• _PROMPT_
Extract all records. Keep each one exact.

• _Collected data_
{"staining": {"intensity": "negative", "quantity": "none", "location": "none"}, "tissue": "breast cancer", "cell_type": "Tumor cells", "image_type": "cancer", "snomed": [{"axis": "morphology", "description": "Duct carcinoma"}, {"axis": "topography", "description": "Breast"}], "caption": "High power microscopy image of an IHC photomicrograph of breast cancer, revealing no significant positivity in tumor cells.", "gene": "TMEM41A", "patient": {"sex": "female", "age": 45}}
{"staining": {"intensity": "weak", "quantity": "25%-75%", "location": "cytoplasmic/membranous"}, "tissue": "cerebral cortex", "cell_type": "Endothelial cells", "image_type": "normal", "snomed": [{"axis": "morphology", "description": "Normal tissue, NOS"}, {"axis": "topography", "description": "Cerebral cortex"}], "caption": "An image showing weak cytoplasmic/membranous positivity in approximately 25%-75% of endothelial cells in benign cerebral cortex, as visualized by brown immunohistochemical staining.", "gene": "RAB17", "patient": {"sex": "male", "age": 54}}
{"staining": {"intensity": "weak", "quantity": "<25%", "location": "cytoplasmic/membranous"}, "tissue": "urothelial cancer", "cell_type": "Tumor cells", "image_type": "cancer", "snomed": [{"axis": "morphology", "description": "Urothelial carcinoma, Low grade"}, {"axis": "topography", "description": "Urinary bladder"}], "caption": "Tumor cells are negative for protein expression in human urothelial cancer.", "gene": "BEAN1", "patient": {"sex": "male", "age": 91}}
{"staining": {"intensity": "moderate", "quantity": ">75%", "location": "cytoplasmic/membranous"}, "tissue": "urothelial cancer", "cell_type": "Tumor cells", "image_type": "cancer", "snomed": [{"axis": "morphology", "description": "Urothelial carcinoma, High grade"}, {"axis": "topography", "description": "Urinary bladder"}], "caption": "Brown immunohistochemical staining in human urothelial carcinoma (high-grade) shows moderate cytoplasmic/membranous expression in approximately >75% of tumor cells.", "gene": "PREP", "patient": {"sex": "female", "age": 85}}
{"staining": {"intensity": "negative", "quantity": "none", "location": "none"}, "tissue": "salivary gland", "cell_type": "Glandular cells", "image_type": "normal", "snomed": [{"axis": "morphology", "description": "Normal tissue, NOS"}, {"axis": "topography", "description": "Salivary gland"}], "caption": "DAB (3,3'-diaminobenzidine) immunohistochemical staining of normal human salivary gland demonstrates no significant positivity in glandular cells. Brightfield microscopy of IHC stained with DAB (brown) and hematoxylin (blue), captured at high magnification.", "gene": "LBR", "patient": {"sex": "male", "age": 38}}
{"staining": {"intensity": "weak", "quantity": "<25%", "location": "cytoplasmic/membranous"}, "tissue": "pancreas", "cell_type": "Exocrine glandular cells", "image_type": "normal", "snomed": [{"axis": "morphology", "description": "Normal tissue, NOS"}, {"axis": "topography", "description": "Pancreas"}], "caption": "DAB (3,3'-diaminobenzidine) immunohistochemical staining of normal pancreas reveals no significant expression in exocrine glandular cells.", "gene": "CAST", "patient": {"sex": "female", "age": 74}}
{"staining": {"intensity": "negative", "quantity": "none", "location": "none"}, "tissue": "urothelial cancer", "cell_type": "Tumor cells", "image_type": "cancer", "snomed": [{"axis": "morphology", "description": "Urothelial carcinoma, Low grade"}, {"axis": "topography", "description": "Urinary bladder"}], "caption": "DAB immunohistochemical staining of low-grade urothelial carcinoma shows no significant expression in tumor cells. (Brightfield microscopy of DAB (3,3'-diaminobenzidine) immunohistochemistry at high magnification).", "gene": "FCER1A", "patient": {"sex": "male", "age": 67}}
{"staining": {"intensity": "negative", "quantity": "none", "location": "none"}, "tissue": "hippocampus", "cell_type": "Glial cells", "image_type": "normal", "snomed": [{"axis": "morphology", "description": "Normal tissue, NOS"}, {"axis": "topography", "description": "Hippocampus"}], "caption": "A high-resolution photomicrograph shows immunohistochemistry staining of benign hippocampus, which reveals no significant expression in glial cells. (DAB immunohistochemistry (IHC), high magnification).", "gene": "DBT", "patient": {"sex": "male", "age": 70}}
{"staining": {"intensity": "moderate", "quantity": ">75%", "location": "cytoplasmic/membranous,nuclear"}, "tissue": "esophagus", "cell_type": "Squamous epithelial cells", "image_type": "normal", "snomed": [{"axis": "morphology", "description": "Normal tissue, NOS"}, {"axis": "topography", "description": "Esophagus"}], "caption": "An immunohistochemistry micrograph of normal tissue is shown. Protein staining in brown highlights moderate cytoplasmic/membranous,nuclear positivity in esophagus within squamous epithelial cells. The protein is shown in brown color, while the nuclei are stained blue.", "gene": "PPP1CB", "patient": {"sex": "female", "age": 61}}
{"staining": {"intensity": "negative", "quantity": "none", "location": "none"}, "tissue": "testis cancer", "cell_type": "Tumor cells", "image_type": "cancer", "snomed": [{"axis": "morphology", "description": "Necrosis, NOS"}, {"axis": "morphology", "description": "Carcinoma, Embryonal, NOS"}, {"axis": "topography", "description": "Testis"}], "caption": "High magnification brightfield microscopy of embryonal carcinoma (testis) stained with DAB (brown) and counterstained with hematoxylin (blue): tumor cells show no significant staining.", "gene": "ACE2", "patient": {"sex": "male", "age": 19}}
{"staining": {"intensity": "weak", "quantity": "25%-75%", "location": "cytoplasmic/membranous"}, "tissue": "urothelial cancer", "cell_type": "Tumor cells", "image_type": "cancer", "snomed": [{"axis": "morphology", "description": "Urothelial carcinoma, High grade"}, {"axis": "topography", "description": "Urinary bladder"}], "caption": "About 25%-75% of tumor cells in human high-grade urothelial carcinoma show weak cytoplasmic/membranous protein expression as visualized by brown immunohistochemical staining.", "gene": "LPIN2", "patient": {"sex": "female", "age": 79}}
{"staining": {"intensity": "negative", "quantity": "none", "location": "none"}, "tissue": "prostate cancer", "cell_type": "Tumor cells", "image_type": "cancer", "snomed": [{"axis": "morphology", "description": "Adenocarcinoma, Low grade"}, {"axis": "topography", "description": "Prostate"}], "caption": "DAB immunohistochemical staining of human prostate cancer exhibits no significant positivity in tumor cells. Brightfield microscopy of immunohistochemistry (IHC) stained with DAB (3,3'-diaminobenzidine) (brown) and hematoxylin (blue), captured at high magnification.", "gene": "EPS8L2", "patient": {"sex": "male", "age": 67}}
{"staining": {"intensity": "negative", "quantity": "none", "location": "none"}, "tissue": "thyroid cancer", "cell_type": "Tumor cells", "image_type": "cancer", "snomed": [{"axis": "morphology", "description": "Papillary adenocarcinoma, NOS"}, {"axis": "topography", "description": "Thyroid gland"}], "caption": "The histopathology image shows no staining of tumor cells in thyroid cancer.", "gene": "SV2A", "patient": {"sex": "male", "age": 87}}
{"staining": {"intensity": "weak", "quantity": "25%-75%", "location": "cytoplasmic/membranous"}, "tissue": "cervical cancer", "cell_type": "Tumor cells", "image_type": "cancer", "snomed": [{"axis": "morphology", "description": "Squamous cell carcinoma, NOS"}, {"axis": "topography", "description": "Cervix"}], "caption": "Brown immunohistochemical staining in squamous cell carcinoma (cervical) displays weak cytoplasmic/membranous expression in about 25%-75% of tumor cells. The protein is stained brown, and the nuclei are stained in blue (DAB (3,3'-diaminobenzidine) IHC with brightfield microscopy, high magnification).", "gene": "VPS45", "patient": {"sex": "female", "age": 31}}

• _WRITTEN RESPONSE_
{"staining": {"intensity": "negative", "quantity": "none", "location": "none"}, "tissue": "breast cancer", "cell_type": "Tumor cells", "image_type": "cancer", "snomed": [{"axis": "morphology", "description": "Duct carcinoma"}, {"axis": "topography", "description": "Breast"}], "caption": "High power microscopy image of an IHC photomicrograph of breast cancer, revealing no significant positivity in tumor cells.", "gene": "TMEM41A", "patient": {"sex": "female", "age": 45}}
{"staining": {"intensity": "weak", "quantity": "25%-75%", "location": "cytoplasmic/membranous"}, "tissue": "cerebral cortex", "cell_type": "Endothelial cells", "image_type": "normal", "snomed": [{"axis": "morphology", "description": "Normal tissue, NOS"}, {"axis": "topography", "description": "Cerebral cortex"}], "caption": "An image showing weak cytoplasmic/membranous positivity in approximately 25%-75% of endothelial cells in benign cerebral cortex, as visualized by brown immunohistochemical staining.", "gene": "RAB17", "patient": {"sex": "male", "age": 54}}
{"staining": {"intensity": "weak", "quantity": "<25%", "location": "cytoplasmic/membranous"}, "tissue": "urothelial cancer", "cell_type": "Tumor cells", "image_type": "cancer", "snomed": [{"axis": "morphology", "description": "Urothelial carcinoma, Low grade"}, {"axis": "topography", "description": "Urinary bladder"}], "caption": "Tumor cells are negative for protein expression in human urothelial cancer.", "gene": "BEAN1", "patient": {"sex": "male", "age": 91}}
{"staining": {"intensity": "moderate", "quantity": ">75%", "location": "cytoplasmic/membranous"}, "tissue": "urothelial cancer", "cell_type": "Tumor cells", "image_type": "cancer", "snomed": [{"axis": "morphology", "description": "Urothelial carcinoma, High grade"}, {"axis": "topography", "description": "Urinary bladder"}], "caption": "Brown immunohistochemical staining in human urothelial carcinoma (high-grade) shows moderate cytoplasmic/membranous expression in approximately >75% of tumor cells.", "gene": "PREP", "patient": {"sex": "female", "age": 85}}
{"staining": {"intensity": "negative", "quantity": "none", "location": "none"}, "tissue": "salivary gland", "cell_type": "Glandular cells", "image_type": "normal", "snomed": [{"axis": "morphology", "description": "Normal tissue, NOS"}, {"axis": "topography", "description": "Salivary gland"}], "caption": "DAB (3,3'-diaminobenzidine) immunohistochemical staining of normal human salivary gland demonstrates no significant positivity in glandular cells. Brightfield microscopy of IHC stained with DAB (brown) and hematoxylin (blue), captured at high magnification.", "gene": "LBR", "patient": {"sex": "male", "age": 38}}
{"staining": {"intensity": "weak", "quantity": "<25%", "location": "cytoplasmic/membranous"}, "tissue": "pancreas", "cell_type": "Exocrine glandular cells", "image_type": "normal", "snomed": [{"axis": "morphology", "description": "Normal tissue, NOS"}, {"axis": "topography", "description": "Pancreas"}], "caption": "DAB (3,3'-diaminobenzidine) immunohistochemical staining of normal pancreas reveals no significant expression in exocrine glandular cells.", "gene": "CAST", "patient": {"sex": "female", "age": 74}}
{"staining": {"intensity": "negative", "quantity": "none", "location": "none"}, "tissue": "urothelial cancer", "cell_type": "Tumor cells", "image_type": "cancer", "snomed": [{"axis": "morphology", "description": "Urothelial carcinoma, Low grade"}, {"axis": "topography", "description": "Urinary bladder"}], "caption": "DAB immunohistochemical staining of low-grade urothelial carcinoma shows no significant expression in tumor cells. (Brightfield microscopy of DAB (3,3'-diaminobenzidine) immunohistochemistry at high magnification).", "gene": "FCER1A", "patient": {"sex": "male", "age": 67}}
{"staining": {"intensity": "negative", "quantity": "none", "location": "none"}, "tissue": "hippocampus", "cell_type": "Glial cells", "image_type": "normal", "snomed": [{"axis": "morphology", "description": "Normal tissue, NOS"}, {"axis": "topography", "description": "Hippocampus"}], "caption": "A high-resolution photomicrograph shows immunohistochemistry staining of benign hippocampus, which reveals no significant expression in glial cells. (DAB immunohistochemistry (IHC), high magnification).", "gene": "DBT", "patient": {"sex": "male", "age": 70}}
{"staining": {"intensity": "moderate", "quantity": ">75%", "location": "cytoplasmic/membranous,nuclear"}, "tissue": "esophagus", "cell_type": "Squamous epithelial cells", "image_type": "normal", "snomed": [{"axis": "morphology", "description": "Normal tissue, NOS"}, {"axis": "topography", "description": "Esophagus"}], "caption": "An immunohistochemistry micrograph of normal tissue is shown. Protein staining in brown highlights moderate cytoplasmic/membranous,nuclear positivity in esophagus within squamous epithelial cells. The protein is shown in brown color, while the nuclei are stained blue.", "gene": "PPP1CB", "patient": {"sex": "female", "age": 61}}
{"staining": {"intensity": "negative", "quantity": "none", "location": "none"}, "tissue": "testis cancer", "cell_type": "Tumor cells", "image_type": "cancer", "snomed": [{"axis": "morphology", "description": "Necrosis, NOS"}, {"axis": "morphology", "description": "Carcinoma, Embryonal, NOS"}, {"axis": "topography", "description": "Testis"}], "caption": "High magnification brightfield microscopy of embryonal carcinoma (testis) stained with DAB (brown) and counterstained with hematoxylin (blue): tumor cells show no significant staining.", "gene": "ACE2", "patient": {"sex": "male", "age": 19}}
{"staining": {"intensity": "weak", "quantity": "25%-75%", "location": "cytoplasmic/membranous"}, "tissue": "urothelial cancer", "cell_type": "Tumor cells", "image_type": "cancer", "snomed": [{"axis": "morphology", "description": "Urothelial carcinoma, High grade"}, {"axis": "topography", "description": "Urinary bladder"}], "caption": "About 25%-75% of tumor cells in human high-grade urothelial carcinoma show weak cytoplasmic/membranous protein expression as visualized by brown immunohistochemical staining.", "gene": "LPIN2", "patient": {"sex": "female", "age": 79}}
{"staining": {"intensity": "negative", "quantity": "none", "location": "none"}, "tissue": "prostate cancer", "cell_type": "Tumor cells", "image_type": "cancer", "snomed": [{"axis": "morphology", "description": "Adenocarcinoma, Low grade"}, {"axis": "topography", "description": "Prostate"}], "caption": "DAB immunohistochemical staining of human prostate cancer exhibits no significant positivity in tumor cells. Brightfield microscopy of immunohistochemistry (IHC) stained with DAB (3,3'-diaminobenzidine) (brown) and hematoxylin (blue), captured at high magnification.", "gene": "EPS8L2", "patient": {"sex": "male", "age": 67}}
{"staining": {"intensity": "negative", "quantity": "none", "location": "none"}, "tissue": "thyroid cancer", "cell_type": "Tumor cells", "image_type": "cancer", "snomed": [{"axis": "morphology", "description": "Papillary adenocarcinoma, NOS"}, {"axis": "topography", "description": "Thyroid gland"}], "caption": "The histopathology image shows no staining of tumor cells in thyroid cancer.", "gene": "SV2A", "patient": {"sex": "male", "age": 87}}
{"staining": {"intensity": "weak", "quantity": "25%-75%", "location": "cytoplasmic/membranous"}, "tissue": "cervical cancer", "cell_type": "Tumor cells", "image_type": "cancer", "snomed": [{"axis": "morphology", "description": "Squamous cell carcinoma, NOS"}, {"axis": "topography", "description": "Cervix"}], "caption": "Brown immunohistochemical staining in squamous cell carcinoma (cervical) displays weak cytoplasmic/membranous expression in about 25%-75% of tumor cells. The protein is stained brown, and the nuclei are stained in blue (DAB (3,3'-diaminobenzidine) IHC with brightfield microscopy, high magnification).", "gene": "VPS45", "patient": {"sex": "female", "age": 31}}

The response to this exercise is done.